Western Classicism (dubious)
My final category of wellbeing music isn’t entirely successful but it’s close. My criticisms of Western Classical always return to the instability and unsettling drama of diatonic harmony, melodramatic orchestration and complicated ‘intellectual’ sectionality, but what if, I reasoned, we found Classical pieces which are so toned down and subtle – almost humble? The music of the Enlightenment (1750-1800) (or ‘Classical’ era) is promising as it was largely a reaction against dramatic emotionality and was inspired by, ironically, the age of early science and rationality. The problem is, since the goal was to compose music with, for instance, clear singable melodies, I’d need to find works which failed a bit or were a little ordinary in achieving their brief. Mozart and early Beethoven were disqualified here, but Haydn, particularly in his less remarkable, more unassuming mature piano sonatas, could almost be called therapeutic. Similarly, with Neo-Classicism of the early 20th century. Stravinsky, for example, deliberately employed ‘motivic cells’ in his melodic lines, but I needed to shy away from his more dramatic ballets and focus instead on his more restrained works such as his Symphony in C, his Dumberton Oaks, or Ebony Concerto. Even then, the muted, suspended quality of the music tends to undershoot the ineffable and ends up sounding merely ambiguous – but music of this sort is at least rather neutral and certainly no worse than an uninspired droning noise (like that made by the air conditioner restarting).

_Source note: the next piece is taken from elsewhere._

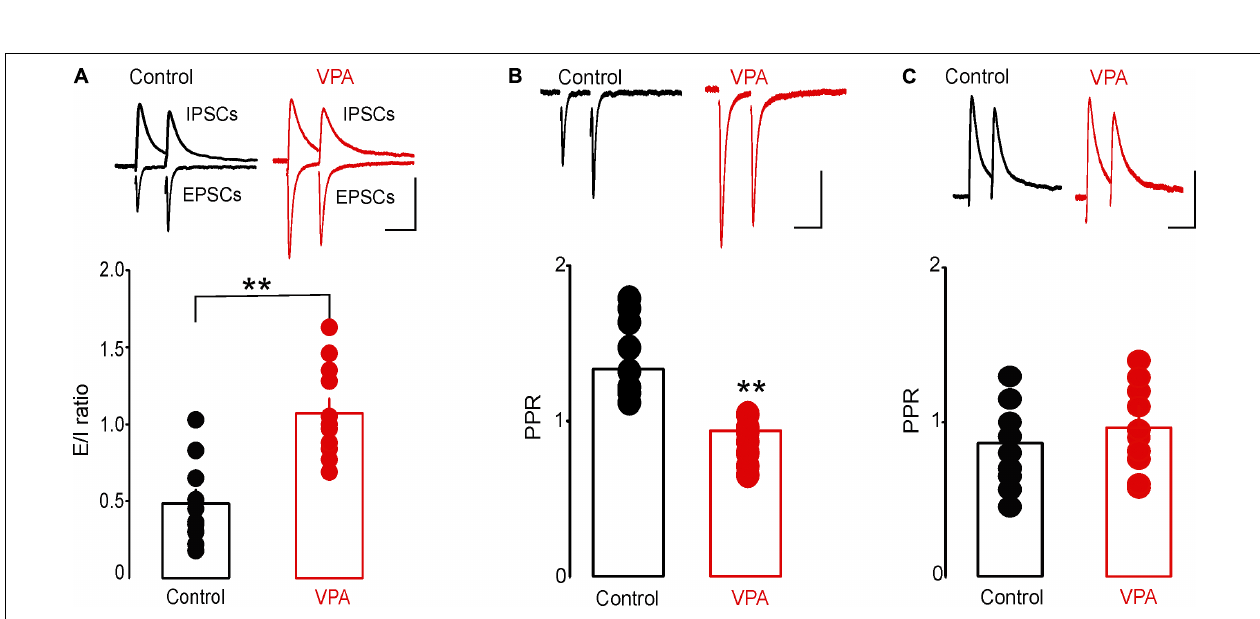
FIGURE 2 | Prenatal VPA exposure has no effect on the intrinsic excitability of dorsal raphe nucleus (DRn) 5-HT neurons. (A) Prenatal VPA exposure does not alter input resistance of DRn 5-HT neurons. (B) Prenatal VPA exposure does not alter the evoked firing activity of DRn 5-HT neurons. Upper panel illustrates the responses (number of action potentials) of DRn 5-HT neurons to depolarizing current pulses obtained in slices from control (left traces) and VPA exposed rats (right traces). Lower panel depicts the average input-output curves of responses obtained in control ( • , n = 8 cells) and VPA rats ( • , n = 8 cells). Data are presented as Mean ± SEM. Scale bars for the upper traces: 25 mV (vertical), 200 ms (horizontal).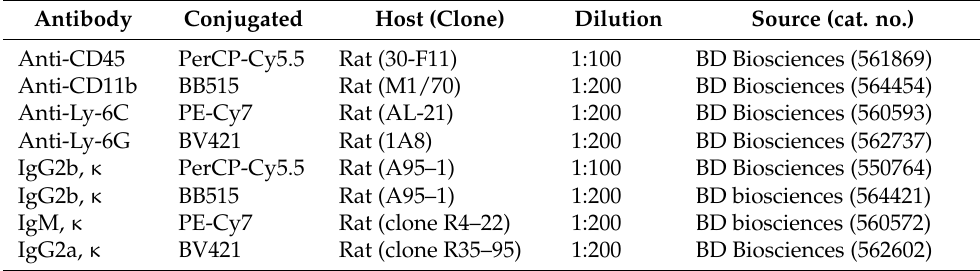
Table 5. Overview of antibodies used for flow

To conclude, I have to report that I am much happier listening to all this Wellbeing music. I hope what I’ve written doesn’t sound too arcane or abstruse: the musical effects of Indian Classical are there to be experienced. I think this reflection raises some interesting questions about the purpose of art in our rational, individualistic, commodified age. For example, to what extent are we merely distracting (entertaining) ourselves even with our most apparently highbrow, complex or deeply personal amusements, and what unrecognised strain does this put on our mental wellbeing? How might we regain some of what we have lost, not only in the music we listen to but in other aesthetic and spiritual areas of our lives? Are mostly social benefits of engagement with artistic novelty and intellectual ‘thematic’ exploration worth it considering the cost incurred to our temperaments through the accompanying sense of alienation, and the resulting search for something more meaningful?